GOAL:
Repeat word for word everything in the passage on setting off and carrying forward losses, from "Long-term capital loss" down to "from speculation business.".

DOCUMENT PASSAGE:

Long-term capital loss can be set-off only against long term capital gains. Short-term capital loss can be set-off against short-term capital gains or long-term capital gains. Loss from speculation business can be set-off only against income from speculation business.

Carry Forward Of Loss

If a loss could not be set off entirely in one year due to insufficiency of income, then it can be carried forward to the next eight financial years and set off against incomes of those years falling under the same head of income. To illustrate, Gaurav has incurred business loss of Rs 50,000 during the financial year (FY) ’06 and has made a business profit of Rs 4,00,000 in the next financial year, i.e., FY07.

The loss of Rs 50,000 can be carried forward to FY07 and set off against Rs 4,00,000. Thus, Gaurav’s taxable business income for FY06-07 shall be Rs 3,50,000. However, the above law of carry forward of loss has the following exceptions: Business loss on account of depreciation can be carried forward for unlimited number of years.

DATA BLOCK:
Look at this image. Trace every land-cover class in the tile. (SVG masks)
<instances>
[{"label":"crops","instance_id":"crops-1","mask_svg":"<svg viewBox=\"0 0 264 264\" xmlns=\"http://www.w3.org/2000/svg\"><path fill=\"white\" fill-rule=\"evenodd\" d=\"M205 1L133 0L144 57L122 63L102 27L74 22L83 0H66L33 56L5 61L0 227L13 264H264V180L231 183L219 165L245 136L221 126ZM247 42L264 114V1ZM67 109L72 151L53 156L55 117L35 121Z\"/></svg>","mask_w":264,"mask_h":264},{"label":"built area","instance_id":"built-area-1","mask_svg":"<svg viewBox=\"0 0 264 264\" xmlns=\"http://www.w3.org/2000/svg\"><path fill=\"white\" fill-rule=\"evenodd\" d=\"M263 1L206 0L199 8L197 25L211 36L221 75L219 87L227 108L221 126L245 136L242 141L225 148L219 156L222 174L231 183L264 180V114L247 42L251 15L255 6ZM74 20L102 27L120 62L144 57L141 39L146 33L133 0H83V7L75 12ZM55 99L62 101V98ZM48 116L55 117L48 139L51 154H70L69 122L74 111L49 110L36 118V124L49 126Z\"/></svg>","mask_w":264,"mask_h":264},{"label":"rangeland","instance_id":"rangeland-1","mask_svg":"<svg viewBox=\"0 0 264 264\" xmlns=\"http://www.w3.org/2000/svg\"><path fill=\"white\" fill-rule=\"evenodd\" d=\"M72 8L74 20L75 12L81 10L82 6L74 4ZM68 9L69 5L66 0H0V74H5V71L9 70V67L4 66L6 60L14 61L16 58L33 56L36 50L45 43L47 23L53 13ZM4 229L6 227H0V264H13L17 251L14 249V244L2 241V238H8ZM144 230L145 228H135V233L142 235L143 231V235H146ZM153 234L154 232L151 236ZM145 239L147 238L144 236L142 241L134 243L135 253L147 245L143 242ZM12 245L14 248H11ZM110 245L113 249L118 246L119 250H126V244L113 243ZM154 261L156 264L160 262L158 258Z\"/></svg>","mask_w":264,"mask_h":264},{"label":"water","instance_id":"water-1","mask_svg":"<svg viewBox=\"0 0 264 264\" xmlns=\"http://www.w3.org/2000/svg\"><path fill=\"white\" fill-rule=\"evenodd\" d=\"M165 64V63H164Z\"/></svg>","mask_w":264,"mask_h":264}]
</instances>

CORRECT ANSWER:
Long-term capital loss can be set-off only against long term capital gains. Short-term capital loss can be set-off against short-term capital gains or long-term capital gains. Loss from speculation business can be set-off only against income from speculation business.